*Trecho do texto*:
%%
Prestes a tomar posse como presidente do Superior Tribunal Militar (STM) - um dos órgãos máximos do Judiciário brasileiro, responsável pelo julgamento de crimes previstos no Código Penal Militar - a ministra Maria Elizabeth Rocha concedeu uma entrevista a O TEMPO por vídeochamada, de sua casa em Brasília. Na quarta-feira (12 de março), vai se tornar a primeira mulher a assumir a presidência após vencer a eleição, em 217 anos de história do tribunal.
Nascida em Belo Horizonte em 29 de janeiro de 1960, é bacharel em Direito pela Pontifícia Universidade Católica de Minas Gerais (PUC Minas), mestre em Ciências Jurídico-Políticas pela Universidade Católica Portuguesa, em Lisboa, e doutora em Direito Constitucional pela Universidade Federal de Minas Gerais (UFMG). Tem ainda um pós-doutorado em Direito Constitucional na Universidade Clássica de Lisboa.
A ministra integra o STM desde 2007, depois de ter sido indicada pelo presidente Luiz Inácio Lula da Silva (PT) em seu segundo mandato. O tribunal é composto por 15 ministros, sendo cinco civis e dez militares, distribuídos entre quatro vagas para o Exército, três para a Marinha e três para a Aeronáutica. Desde que ingressou no STM, tornou-se a primeira mulher a integrar o tribunal, a primeira a ocupar a presidência interinamente em 2014 e a primeira a ser eleita para o cargo.
Na entrevista, a ministra defendeu a apuração minuciosa dos atos de 8 de janeiro e da suposta tentativa de golpe de Estado em 2022, com o devido direito de defesa dos acusados. A mineira de Belo Horizonte também falou sobre a importância do filme “Ainda Estou Aqui” para que os crimes cometidos na ditadura militar não sejam esquecidos e sobre os desafios que as mulheres encontram para ocupar espaços de poder. Ela adiantou a O TEMPO que seu discurso de posse terá um tom feminista.
Confira abaixo os principais momentos da entrevista e o vídeo completo:
Qual a importância de Belo Horizonte e Minas Gerais na sua trajetória de vida? A senhora mantém suas raízes aqui?
%%
*Dados fornecidos*:
%%
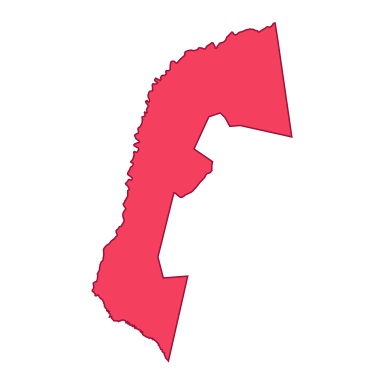 Ribeiro Gonçalves, Piauí, Brazil
{"feature_id": "56859067B47618229144297", "entity_name": "Ribeiro Gonçalves", "entity_type": "district", "adm_level": 2, "iso_a3": "BRA", "parent_name": "Brazil", "parent_adm1": "Piauí", "projection": "natural_earth1", "projection_center": [-45.448, -8.057], "detail": "fine", "context": "isolated", "style": "filled", "palette": "rose", "viewbox_px": 384, "rotation_deg": 0, "n_neighbors": 0, "source": "geoboundaries", "source_scale": "gbopen_adm2", "svg_char_len": 5077}
<svg xmlns="http://www.w3.org/2000/svg" viewBox="0 0 384 384"><path d="M274.0,23.1L273.0,24.0L271.9,25.7L269.9,27.4L268.4,26.9L267.4,26.8L266.3,27.2L265.5,28.1L262.9,29.5L259.2,32.0L258.4,31.9L257.7,31.2L256.9,30.6L254.7,30.3L253.6,29.4L251.7,29.3L249.7,29.0L248.2,29.6L247.1,29.6L244.9,30.4L244.2,30.7L243.5,31.2L242.8,31.4L239.2,32.4L238.2,33.1L237.3,34.2L236.5,34.6L235.4,34.8L234.1,34.5L232.7,32.3L231.9,32.1L227.9,36.2L227.1,36.8L226.5,38.0L225.7,40.1L224.7,41.1L223.2,42.4L221.7,42.6L220.2,43.0L219.5,43.5L218.4,44.9L216.3,48.1L215.0,48.0L214.9,46.4L212.9,42.9L212.0,42.7L211.1,43.3L210.0,44.2L209.2,44.7L208.0,45.4L207.2,46.0L206.5,46.7L205.3,48.9L204.0,49.0L201.6,47.9L200.4,48.0L199.1,47.8L198.4,48.1L198.0,49.1L197.4,49.6L195.7,50.3L193.0,50.6L191.4,50.1L189.5,50.3L187.2,50.9L185.0,52.1L184.8,54.4L184.5,55.6L183.8,56.1L180.2,59.3L177.3,62.7L176.7,63.2L175.6,62.6L174.5,61.5L172.7,61.1L171.5,61.5L170.8,62.2L170.3,64.6L170.1,69.7L169.0,70.6L166.3,70.7L165.7,71.7L165.9,72.6L166.4,73.3L165.5,74.9L164.7,75.3L162.7,75.3L161.7,75.7L160.6,77.5L161.1,79.5L160.2,80.6L159.1,79.8L155.7,78.2L155.2,78.9L154.6,80.2L155.6,81.5L157.6,82.4L156.9,83.5L155.5,84.0L154.6,84.0L152.9,83.8L152.2,84.9L152.5,87.4L152.5,89.2L152.7,90.8L149.7,91.3L148.9,92.4L148.0,95.6L148.4,97.5L148.9,98.2L149.4,99.8L149.3,101.8L148.3,102.1L147.6,101.4L147.1,100.5L146.3,100.9L145.6,101.5L146.2,103.1L148.5,105.9L146.8,108.8L146.5,109.7L146.6,110.6L147.3,112.2L146.5,113.0L145.7,112.6L144.8,112.0L144.4,112.8L145.1,115.0L144.8,116.1L142.0,117.0L142.4,119.7L142.2,120.8L142.2,122.4L141.9,123.5L140.9,125.2L140.4,126.7L138.6,127.5L138.0,128.5L138.0,130.0L138.5,131.2L138.3,133.2L137.0,133.5L135.4,134.5L134.6,135.2L135.4,137.5L136.1,138.9L137.2,139.6L138.3,140.5L139.3,141.1L139.3,142.4L137.2,142.9L136.3,143.4L134.9,143.7L133.9,144.8L134.1,145.7L138.4,148.2L138.7,149.3L138.0,150.8L136.8,152.5L134.4,151.5L133.6,152.3L134.2,154.3L133.4,157.4L132.7,159.7L131.6,160.6L130.7,162.0L131.6,162.8L132.4,162.8L133.2,163.3L132.9,165.1L132.4,166.1L130.6,167.2L129.6,169.9L128.6,171.2L127.7,173.3L127.7,174.3L128.4,175.1L129.1,175.4L131.7,177.5L132.2,178.3L132.1,179.4L131.6,180.0L130.8,180.2L129.5,179.4L128.5,179.7L127.5,181.5L126.4,182.6L125.5,183.5L126.0,184.6L127.4,185.7L128.4,187.2L129.0,188.3L129.1,189.5L127.7,190.6L127.7,196.2L127.3,197.1L126.4,198.3L125.6,200.0L124.9,200.6L124.8,201.5L124.6,202.3L123.3,203.5L123.3,204.6L123.6,205.4L125.4,207.8L125.7,208.9L125.0,209.9L123.1,213.0L122.8,215.3L123.1,217.1L123.9,219.6L124.1,221.0L123.7,221.9L122.2,224.4L121.4,226.2L119.4,226.7L118.8,228.0L117.7,229.3L116.7,229.9L116.1,231.0L116.2,232.3L116.5,233.2L117.4,235.0L116.9,236.0L115.6,236.9L114.6,238.4L111.0,241.2L110.0,242.6L109.6,243.5L107.1,245.0L105.4,246.5L103.9,248.6L103.5,250.0L103.8,253.9L103.7,255.4L103.3,257.5L103.1,259.8L102.5,261.0L101.1,262.1L100.6,263.6L100.1,264.5L100.0,266.2L99.5,267.7L99.7,268.9L99.4,270.0L97.3,274.1L97.8,275.7L97.6,276.7L97.3,279.6L96.8,281.0L96.3,281.7L94.6,282.1L93.2,283.3L93.4,285.0L93.9,287.5L93.3,288.9L92.5,289.7L92.2,290.9L92.7,291.6L93.7,291.9L94.4,293.0L95.4,294.6L95.1,295.5L96.0,295.9L96.8,295.7L97.6,294.8L98.8,295.6L99.1,296.7L99.8,297.6L100.8,298.7L101.6,299.3L102.4,299.9L103.0,301.0L103.7,301.8L103.6,303.0L104.2,303.7L104.5,304.9L104.3,305.7L105.2,307.6L106.1,308.5L106.9,309.2L106.7,310.6L107.4,311.2L108.3,310.8L109.1,311.4L108.4,311.9L108.6,312.8L109.3,313.3L110.0,313.9L110.3,314.6L110.0,315.7L109.5,317.0L110.9,316.6L111.7,316.6L111.4,317.8L111.9,318.5L113.0,319.5L113.7,320.8L114.5,320.7L116.0,320.9L117.4,320.7L118.5,321.6L119.2,321.1L120.6,320.9L121.6,319.9L122.6,320.2L123.8,320.1L125.0,320.7L125.8,321.4L125.9,322.6L126.7,322.4L127.5,321.9L127.3,323.5L128.1,323.9L128.7,323.0L129.5,323.1L129.0,324.1L129.5,324.9L130.6,324.9L131.5,325.7L132.2,324.9L132.9,325.6L132.8,326.5L133.6,326.6L134.4,325.8L134.6,326.8L134.7,327.9L135.9,327.2L136.0,328.7L137.1,328.7L138.7,329.8L139.8,329.9L140.1,331.0L141.2,332.4L141.5,331.3L142.5,331.8L142.8,334.6L143.7,335.4L144.5,335.8L145.5,336.3L146.4,337.0L147.6,337.2L149.3,338.3L150.5,337.8L151.7,338.7L152.5,338.3L152.9,339.6L153.9,339.3L154.5,340.3L155.9,341.1L156.8,342.2L157.6,342.8L158.0,343.7L158.8,344.3L158.4,345.1L159.4,346.1L160.1,347.8L160.8,349.4L162.0,349.6L162.2,351.3L163.4,352.6L164.5,353.2L164.2,353.9L164.7,355.6L165.3,356.4L165.4,357.4L166.1,358.5L167.3,359.7L168.4,361.0L181.3,304.3L187.7,276.1L163.3,278.0L157.9,257.0L173.1,195.9L174.0,192.8L175.7,193.5L177.8,195.5L180.3,197.2L181.4,197.4L182.3,197.1L183.9,196.2L185.0,195.1L185.7,194.7L187.0,194.2L188.3,193.5L191.3,192.1L192.4,191.3L195.1,188.3L195.9,187.6L199.4,183.1L200.0,182.4L204.9,177.1L205.9,174.7L206.8,173.8L207.7,173.4L209.9,172.8L210.8,172.1L211.3,171.0L212.0,170.4L211.7,169.3L211.8,168.2L211.8,165.7L212.0,164.6L212.2,163.1L212.6,161.7L194.0,149.0L208.8,116.8L220.4,112.9L221.3,113.8L225.2,117.8L229.8,126.3L237.8,125.7L240.2,125.5L250.2,127.7L255.1,128.8L257.0,129.2L286.3,135.7L291.8,137.0L290.5,128.0L280.0,55.6L277.9,40.8L277.7,39.7L275.1,23.0L274.0,23.1Z" fill="#f43f5e" stroke="#9f1239" stroke-width="1.5"/></svg>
%%
*Instruções*:
- 1) Reproduza sem alterações a parte do trecho do texto que começa nas palavras "Na entrevista, a" e termina depois de "suas raízes aqui?".
- 2) Diga se cada afirmação abaixo está de acordo com o trecho do texto, respondendo sim ou não e citando literalmente as palavras do trecho que decidem a questão: (a) o STM é composto por 15 ministros, dos quais dez são militares; (b) a ministra foi indicada ao STM no primeiro mandato de Lula; (c) a ministra fez o mestrado na UFMG.

*Respostas das tarefas*:
- 1)
Na entrevista, a ministra defendeu a apuração minuciosa dos atos de 8 de janeiro e da suposta tentativa de golpe de Estado em 2022, com o devido direito de defesa dos acusados. A mineira de Belo Horizonte também falou sobre a importância do filme “Ainda Estou Aqui” para que os crimes cometidos na ditadura militar não sejam esquecidos e sobre os desafios que as mulheres encontram para ocupar espaços de poder. Ela adiantou a O TEMPO que seu discurso de posse terá um tom feminista.
Confira abaixo os principais momentos da entrevista e o vídeo completo:
Qual a importância de Belo Horizonte e Minas Gerais na sua trajetória de vida? A senhora mantém suas raízes aqui?

- 2)
(a) Sim: "O tribunal é composto por 15 ministros, sendo cinco civis e dez militares".
(b) Não: "indicada pelo presidente Luiz Inácio Lula da Silva (PT) em seu segundo mandato".
(c) Não: "mestre em Ciências Jurídico-Políticas pela Universidade Católica Portuguesa, em Lisboa".